= Beginning of Section =

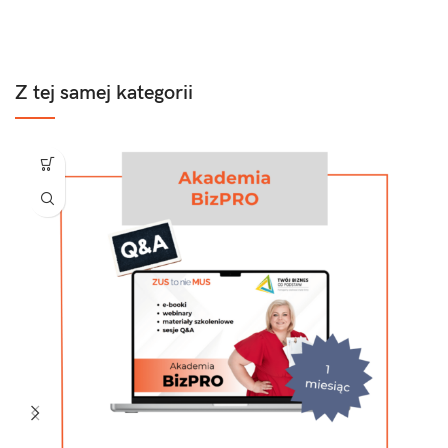
(Distinguished Toastmaster). Prywatnie pasjonatka podróży,
szczególnie do Afryki.
Z tej samej kategorii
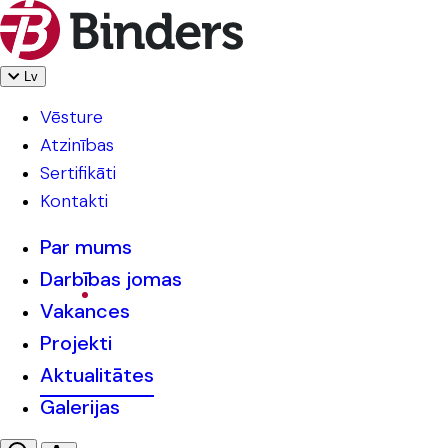
Lv
Vēsture
Atzinības
Sertifikāti
Kontakti
Par mums
Darbības jomas
Vakances
Projekti
Aktualitātes
Galerijas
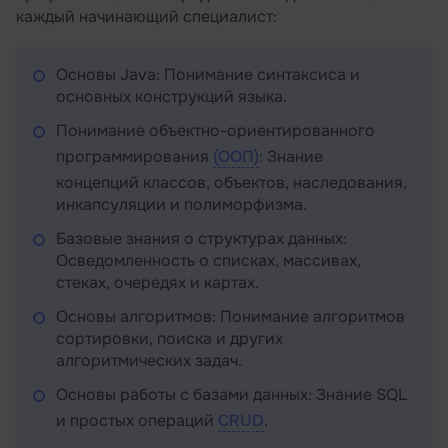
каждый начинающий специалист:
Основы Java: Понимание синтаксиса и
основных конструкций языка.
Понимание объектно-ориентированного
программирования
(ООП)
: Знание
концепций классов, объектов, наследования,
инкапсуляции и полиморфизма.
Базовые знания о структурах данных:
Осведомленность о списках, массивах,
стеках, очередях и картах.
Основы алгоритмов: Понимание алгоритмов
сортировки, поиска и других
алгоритмических задач.
Основы работы с базами данных: Знание SQL
и простых операций
CRUD
.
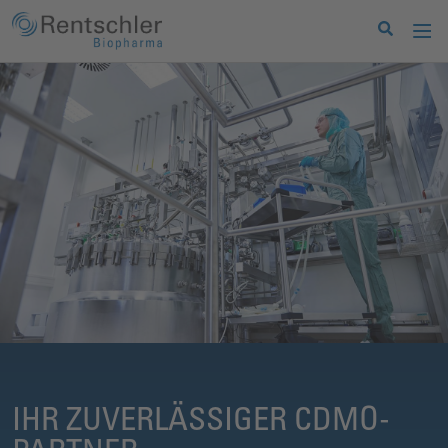
IHR ZUVERLÄSSIGER CDMO-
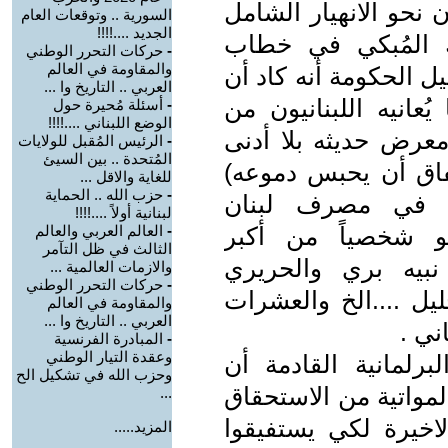
 نحو الانهيار الشامل
السورية .. وتوقعات العام
الجديد ....!!!!
ك المُبكي في خطاب
-
حركات التحرر الوطني
والمقاومة في العالم
ل الحكومة أنه كاد أن
العربي .. التاريخ وا ...
عانيه اللبنانيون من
-
أسئلة مُحيرة حول
الوضع اللبناني ....!!!!
عرض حديثه بلا أدنى
-
الرئيس المُقبل للولايات
المُتحدة .. بين السيئ
اق أن يحبس دموعه)
للغاية والاقل ...
-
حزب الله .. الحماية
ها في مصرف لبنان
لبنانية أولاً ....!!!!
هو شخصياً من أكبر
-
العالم العربي والعالم
الثالث في ظل التآمر
بيه بري والحريري
والازمات العالمية ...
-
حركات التحرر الوطني
ل ....الخ والعشرات
والمقاومة في العالم
العربي .. التاريخ وا ...
ني .
-
المبادرة الفرنسية
وعقدة التيار الوطني
لبرلمانية القادمة أن
وحزب الله في تشكيل الح
لمواتية من الاستحقاق
...
لاخيرة لكي يستفيقوا
المزيد.....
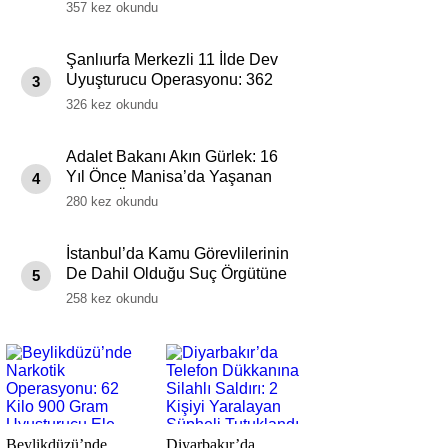
Soruşturması: Bilirkişi Heyeti
357 kez okundu
Görevlendirildi
Şanlıurfa Merkezli 11 İlde Dev
Uyuşturucu Operasyonu: 362
3
Şüpheli Hakkında Yakalama
326 kez okundu
Kararı
Adalet Bakanı Akın Gürlek: 16
Yıl Önce Manisa’da Yaşanan
4
Bebek Ölümü Hadisesi
280 kez okundu
Aydınlatıldı
İstanbul’da Kamu Görevlilerinin
De Dahil Olduğu Suç Örgütüne
5
Darbe: 37 Gözaltı
258 kez okundu
Beylikdüzü’nde
Diyarbakır’da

= End of Section =

**Task:**
Report every line from the listing above where the string "данных" can be found.

**Result below:**
Базовые знания о структурах данных:
Основы работы с базами данных: Знание SQL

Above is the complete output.